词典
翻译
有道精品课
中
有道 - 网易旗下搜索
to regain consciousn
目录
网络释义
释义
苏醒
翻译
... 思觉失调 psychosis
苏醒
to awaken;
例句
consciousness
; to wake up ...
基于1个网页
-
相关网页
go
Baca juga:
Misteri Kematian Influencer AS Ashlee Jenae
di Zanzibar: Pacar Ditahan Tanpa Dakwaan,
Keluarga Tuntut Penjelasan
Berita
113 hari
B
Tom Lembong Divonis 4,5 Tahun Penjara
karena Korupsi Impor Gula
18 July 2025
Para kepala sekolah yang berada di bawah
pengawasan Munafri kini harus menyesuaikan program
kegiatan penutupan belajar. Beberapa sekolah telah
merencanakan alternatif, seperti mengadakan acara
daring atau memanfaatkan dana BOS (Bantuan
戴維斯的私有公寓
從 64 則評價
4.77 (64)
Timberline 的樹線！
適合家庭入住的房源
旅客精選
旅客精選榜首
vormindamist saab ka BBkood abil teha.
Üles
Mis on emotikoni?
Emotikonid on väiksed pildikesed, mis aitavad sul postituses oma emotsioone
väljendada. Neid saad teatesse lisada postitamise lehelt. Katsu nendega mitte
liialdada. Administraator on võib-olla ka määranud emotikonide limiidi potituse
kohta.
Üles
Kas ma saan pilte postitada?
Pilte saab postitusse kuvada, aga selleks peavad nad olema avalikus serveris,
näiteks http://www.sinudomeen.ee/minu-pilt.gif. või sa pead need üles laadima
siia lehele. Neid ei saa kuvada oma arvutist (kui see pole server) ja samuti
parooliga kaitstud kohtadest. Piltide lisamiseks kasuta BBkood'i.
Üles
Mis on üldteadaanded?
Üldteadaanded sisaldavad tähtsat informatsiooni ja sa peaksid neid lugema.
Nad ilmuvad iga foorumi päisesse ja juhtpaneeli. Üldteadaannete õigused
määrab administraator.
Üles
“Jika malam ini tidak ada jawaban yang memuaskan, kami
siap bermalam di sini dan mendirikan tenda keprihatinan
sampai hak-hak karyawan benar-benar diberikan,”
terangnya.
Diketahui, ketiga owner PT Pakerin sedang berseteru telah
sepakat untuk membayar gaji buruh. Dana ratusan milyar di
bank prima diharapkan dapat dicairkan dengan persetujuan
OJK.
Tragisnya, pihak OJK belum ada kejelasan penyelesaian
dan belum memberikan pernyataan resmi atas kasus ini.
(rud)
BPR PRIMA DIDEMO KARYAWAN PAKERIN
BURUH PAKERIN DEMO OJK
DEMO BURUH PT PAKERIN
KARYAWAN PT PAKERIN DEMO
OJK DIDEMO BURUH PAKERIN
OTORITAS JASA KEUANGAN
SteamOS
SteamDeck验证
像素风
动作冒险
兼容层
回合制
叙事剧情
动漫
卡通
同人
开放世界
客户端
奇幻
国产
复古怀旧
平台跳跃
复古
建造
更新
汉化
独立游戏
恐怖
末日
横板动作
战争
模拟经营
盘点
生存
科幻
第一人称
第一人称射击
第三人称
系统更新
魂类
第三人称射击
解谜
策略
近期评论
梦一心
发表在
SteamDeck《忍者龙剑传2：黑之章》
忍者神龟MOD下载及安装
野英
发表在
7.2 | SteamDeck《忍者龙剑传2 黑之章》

::::::::

Please give the listing above one more time, exactly as it reads.

Exercise answer
词典
翻译
有道精品课
中
有道 - 网易旗下搜索
to regain consciousn
目录
网络释义
释义
苏醒
翻译
... 思觉失调 psychosis
苏醒
to awaken;
例句
consciousness
; to wake up ...
基于1个网页
-
相关网页
go
Baca juga:
Misteri Kematian Influencer AS Ashlee Jenae
di Zanzibar: Pacar Ditahan Tanpa Dakwaan,
Keluarga Tuntut Penjelasan
Berita
113 hari
B
Tom Lembong Divonis 4,5 Tahun Penjara
karena Korupsi Impor Gula
18 July 2025
Para kepala sekolah yang berada di bawah
pengawasan Munafri kini harus menyesuaikan program
kegiatan penutupan belajar. Beberapa sekolah telah
merencanakan alternatif, seperti mengadakan acara
daring atau memanfaatkan dana BOS (Bantuan
戴維斯的私有公寓
從 64 則評價
4.77 (64)
Timberline 的樹線！
適合家庭入住的房源
旅客精選
旅客精選榜首
vormindamist saab ka BBkood abil teha.
Üles
Mis on emotikoni?
Emotikonid on väiksed pildikesed, mis aitavad sul postituses oma emotsioone
väljendada. Neid saad teatesse lisada postitamise lehelt. Katsu nendega mitte
liialdada. Administraator on võib-olla ka määranud emotikonide limiidi potituse
kohta.
Üles
Kas ma saan pilte postitada?
Pilte saab postitusse kuvada, aga selleks peavad nad olema avalikus serveris,
näiteks http://www.sinudomeen.ee/minu-pilt.gif. või sa pead need üles laadima
siia lehele. Neid ei saa kuvada oma arvutist (kui see pole server) ja samuti
parooliga kaitstud kohtadest. Piltide lisamiseks kasuta BBkood'i.
Üles
Mis on üldteadaanded?
Üldteadaanded sisaldavad tähtsat informatsiooni ja sa peaksid neid lugema.
Nad ilmuvad iga foorumi päisesse ja juhtpaneeli. Üldteadaannete õigused
määrab administraator.
Üles
“Jika malam ini tidak ada jawaban yang memuaskan, kami
siap bermalam di sini dan mendirikan tenda keprihatinan
sampai hak-hak karyawan benar-benar diberikan,”
terangnya.
Diketahui, ketiga owner PT Pakerin sedang berseteru telah
sepakat untuk membayar gaji buruh. Dana ratusan milyar di
bank prima diharapkan dapat dicairkan dengan persetujuan
OJK.
Tragisnya, pihak OJK belum ada kejelasan penyelesaian
dan belum memberikan pernyataan resmi atas kasus ini.
(rud)
BPR PRIMA DIDEMO KARYAWAN PAKERIN
BURUH PAKERIN DEMO OJK
DEMO BURUH PT PAKERIN
KARYAWAN PT PAKERIN DEMO
OJK DIDEMO BURUH PAKERIN
OTORITAS JASA KEUANGAN
SteamOS
SteamDeck验证
像素风
动作冒险
兼容层
回合制
叙事剧情
动漫
卡通
同人
开放世界
客户端
奇幻
国产
复古怀旧
平台跳跃
复古
建造
更新
汉化
独立游戏
恐怖
末日
横板动作
战争
模拟经营
盘点
生存
科幻
第一人称
第一人称射击
第三人称
系统更新
魂类
第三人称射击
解谜
策略
近期评论
梦一心
发表在
SteamDeck《忍者龙剑传2：黑之章》
忍者神龟MOD下载及安装
野英
发表在
7.2 | SteamDeck《忍者龙剑传2 黑之章》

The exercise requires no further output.